Public opinion polls likely understate opposition to same-sex marriage, a new study has found.
A "social desirability bias" may come into play with many people answering polling questions in support for same-sex marriage, skewing the results of pre-election studies in favor of the issue, says political scientist Richard Powell, who authored the study set to be released in the November issue of the journal
American Politics Research.
His research found that such surveys underestimate public opposition to same-sex marriage by 5 to 7 percentage points as respondents offer views to pollsters that seem socially acceptable at the time, rather than their honest feelings about issues that are sensitive, according to the
Pew Research Center, in reporting on the study.
A Gallup poll, the first since the U.S. Supreme Court struck down the Defense of Marriage Act and released in July, found that 52 percent of Americans in 50 states backed a law supporting gay marriage, while 43 percent said they would vote against such a measure.
If Powell's research is correct, it means a slight majority is against same-sex unions.
Powell, a University of Maine professor, looked at 33 statewide races with same-sex marriage ballot initiatives that took place from 1998 to 2012. In each race, pre-election polling was conducted, and he looked at only polls that took place within 90 days of elections.
Controlling for several factors that could be related to social desirability bias, he then compared the pre-vote polling on same-sex laws with the votes in the election, finding the underestimation, which has not been taken into account in the politically divisive debate over gay marriage.
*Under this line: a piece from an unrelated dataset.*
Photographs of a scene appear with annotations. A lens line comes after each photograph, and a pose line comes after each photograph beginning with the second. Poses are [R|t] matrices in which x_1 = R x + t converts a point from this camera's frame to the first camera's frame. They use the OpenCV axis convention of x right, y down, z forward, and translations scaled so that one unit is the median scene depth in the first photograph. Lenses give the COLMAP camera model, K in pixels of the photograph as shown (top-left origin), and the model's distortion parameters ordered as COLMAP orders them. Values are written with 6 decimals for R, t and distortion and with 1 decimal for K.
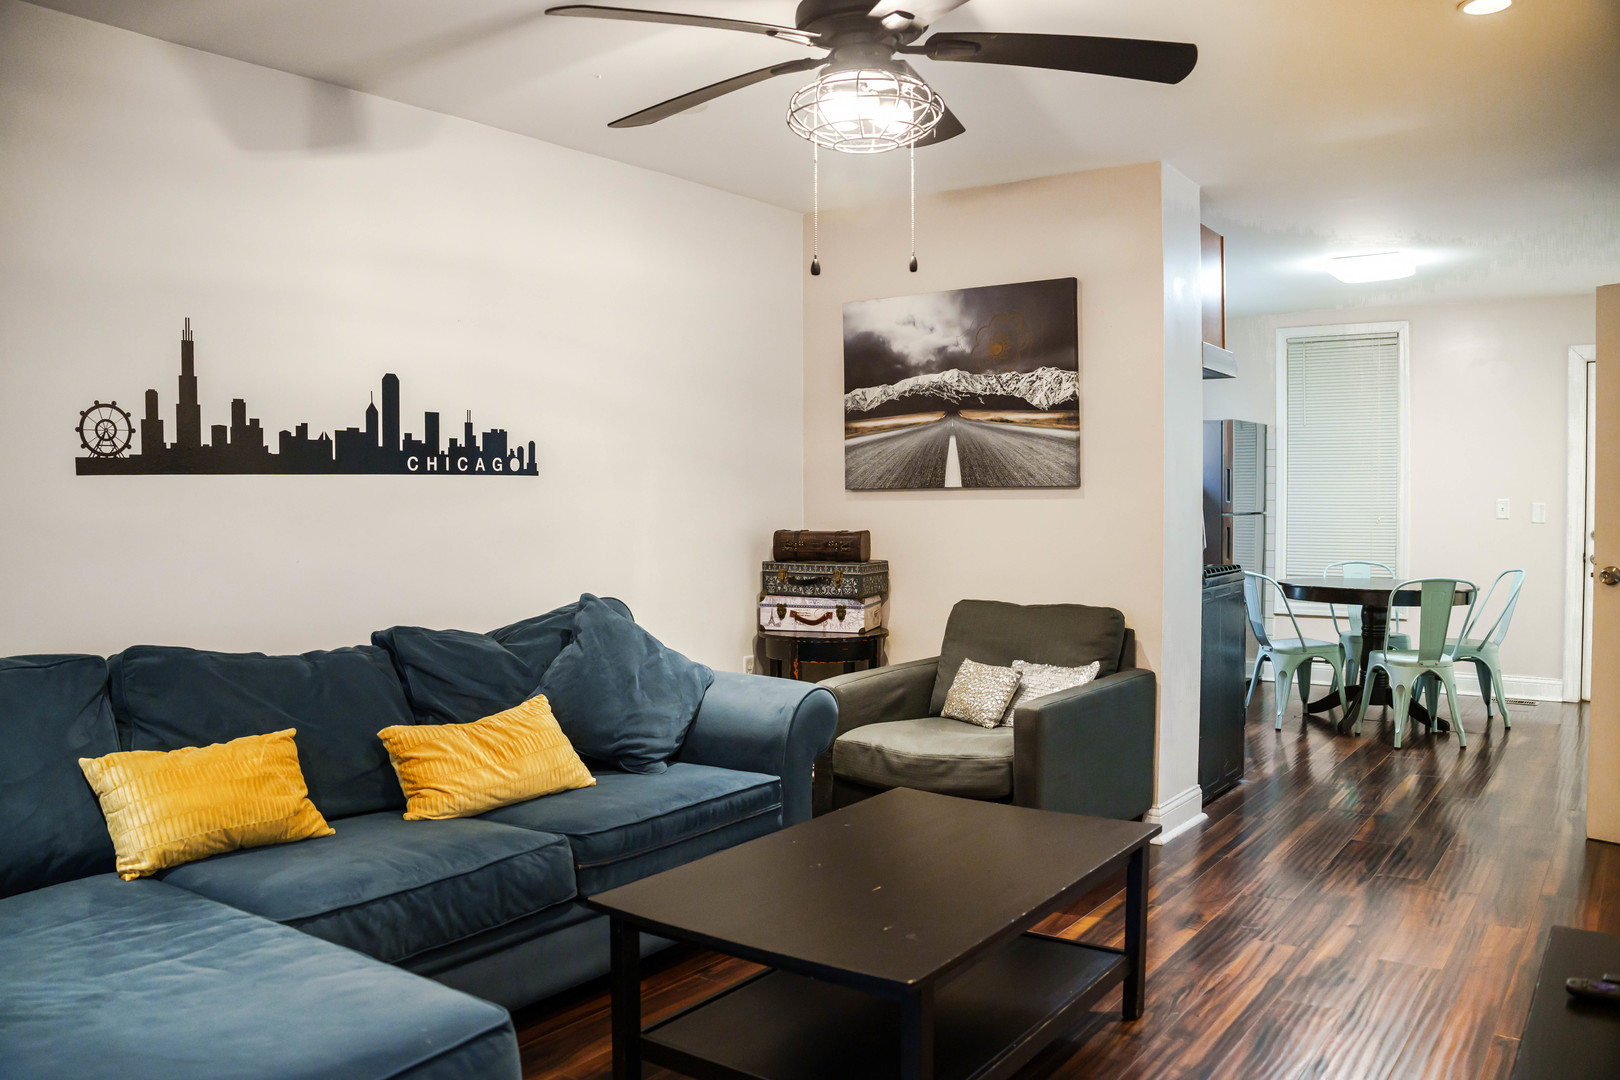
lens RADIAL K [[1279.1, 0, 813.5], [0, 1279.1, 534.7], [0, 0, 1]] dist [-0.188566, 0.127208]
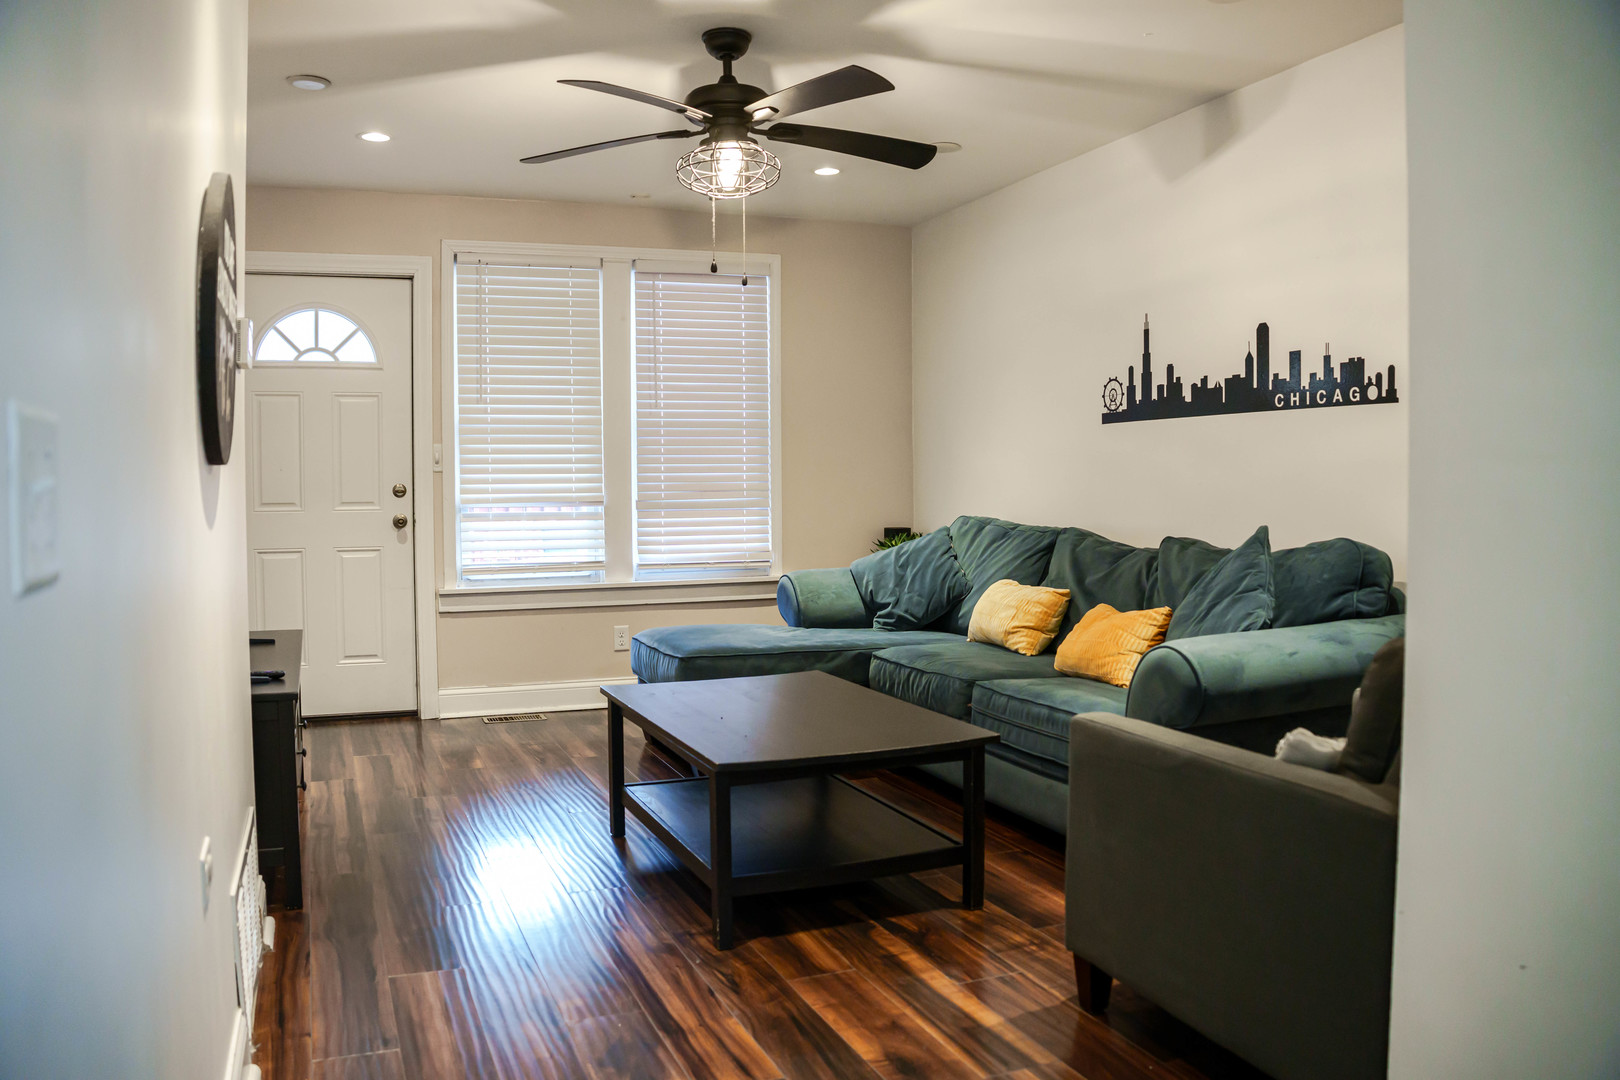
lens RADIAL K [[1279.1, 0, 813.5], [0, 1279.1, 534.7], [0, 0, 1]] dist [-0.188566, 0.127208]
pose [[-0.539600, 0.043818, -0.840780, 0.844956], [-0.018731, 0.997773, 0.064021, -0.001551], [0.841713, 0.050295, -0.537578, 1.279289]]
As a concept, such "social desirability bias" is difficult to detect for researchers.
Pew cited the "Bradley Effect" in the 1982 California governor's race, in which Los Angeles Mayor Tom Bradley polled to win the election but was beaten narrowly by challenger George Deukmejian.
Bradley, who died in 1998, was black, while Deukmejian is white, leading some to ponder whether prospective voters gave a pollster an answer they deemed socially acceptable before the election, but later voted their true opinion at the ballot box.
Harvard researcher Daniel Hopkins later nailed down the existence of the social bias, Pew noted. He studied Senate races featuring black and white candidates from 1989 to 2006.
Black candidates did better in opinion polling than they did in the final vote counts through 1996.
That phenomenon remains unknown.
Some pondered in the 2008 and 2012 presidential election about whether then-candidate
Barack Obama would suffer the Bradley Effect, but in his case it did not materialize.